Lastly, the college would like to implement transfer-friendly programs at the college. Walters said she plans to launch a website that acts as an online transfer center on which students can plan their college career path two years before transferring.

“Certainly the school is always watching trends, both in our own enrollment and in national enrollment and is reacting to [them],” said Murphy Monroe, executive director of admissions at the Undergraduate Admissions Office. “It is essential that [transfer students] understand how their previous work will fit into their Columbia experience.”

According to Walters, the committee modeled its recommendations after programs offered by DePaul University and Governors State University.

“We were able to find that [those universities] had presented at national conferences on their outstanding transfer services,” she said. “We have to keep up with best practices that other institutions are incorporating.”

Pamela Lee Kadirifu, director of the Transfer Admission and Adult Enrollment Center at DePaul, said the university has multiple transfer student programs that allow students to meet with an onsite adviser to discuss their course equivalencies.

Kadirifu said DePaul representatives regularly visit community colleges to talk with students and develop relationships with faculty members and recently adopted the Degree Admissions Partnership Program in 2011, which guides students through their community college courses for two years and offers them a scholarship once admitted to DePaul.

“We pride ourselves here on being available to students and setting up resources that empower our students to use the same resources [on their own],” Kadirifu said. “That is why we give them access to so much before they enroll at the university.”

Ashley Tarasiewicz, a senior journalism major, is in her last semester at Columbia.

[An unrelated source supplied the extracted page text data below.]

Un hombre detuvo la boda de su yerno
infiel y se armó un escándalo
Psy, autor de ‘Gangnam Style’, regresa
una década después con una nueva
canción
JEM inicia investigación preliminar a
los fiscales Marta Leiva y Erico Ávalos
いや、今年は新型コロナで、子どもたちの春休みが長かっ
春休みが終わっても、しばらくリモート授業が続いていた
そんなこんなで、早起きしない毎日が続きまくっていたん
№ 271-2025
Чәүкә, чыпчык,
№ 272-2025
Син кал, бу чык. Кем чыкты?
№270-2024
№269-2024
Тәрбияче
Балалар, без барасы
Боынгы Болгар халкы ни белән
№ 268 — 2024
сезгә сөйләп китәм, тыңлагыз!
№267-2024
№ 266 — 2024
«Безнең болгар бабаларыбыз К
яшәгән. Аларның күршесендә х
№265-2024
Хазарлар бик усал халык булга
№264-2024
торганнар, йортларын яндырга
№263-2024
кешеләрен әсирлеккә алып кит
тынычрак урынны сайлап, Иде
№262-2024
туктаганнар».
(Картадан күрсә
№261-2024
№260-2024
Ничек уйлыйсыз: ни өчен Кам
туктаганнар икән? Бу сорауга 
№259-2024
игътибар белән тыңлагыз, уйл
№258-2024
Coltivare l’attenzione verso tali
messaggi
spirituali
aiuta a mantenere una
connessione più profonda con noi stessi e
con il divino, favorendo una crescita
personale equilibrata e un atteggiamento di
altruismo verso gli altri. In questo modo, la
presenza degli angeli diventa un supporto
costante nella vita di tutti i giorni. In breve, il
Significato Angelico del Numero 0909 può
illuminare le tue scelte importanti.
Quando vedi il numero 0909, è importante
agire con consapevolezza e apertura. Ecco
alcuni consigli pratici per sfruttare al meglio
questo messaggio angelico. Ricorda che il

She transferred after spending 3 years at Moraine Valley Community College in Palos Hills, Ill., one of the 18

feeder schools.

Tarasiewicz said she took some journalism classes while at MVCC to go toward her major. However, Columbia accepted only one of those courses for credit toward her major, and the other counted as an elective.

“It was kind of disappointing because I took Intro to Journalism and then News Writing,” Tarasiewicz said. “Everything that I took in Reporting and Writing I, I took at Moraine.”

Tarasiewicz said she thinks the college’s initiative is a good idea and an opportunity she would have taken advantage of.

Walters said she thinks the initiative will ultimately benefit the student body because the college is auditing its programs that will help students better calculate the amount of time needed to complete a degree.

“Every student needs to know about that and how to plan their schedule in the way that makes the most sense,” she said. “We want students to know that we are concerned about them and that we are working really hard to improve services.”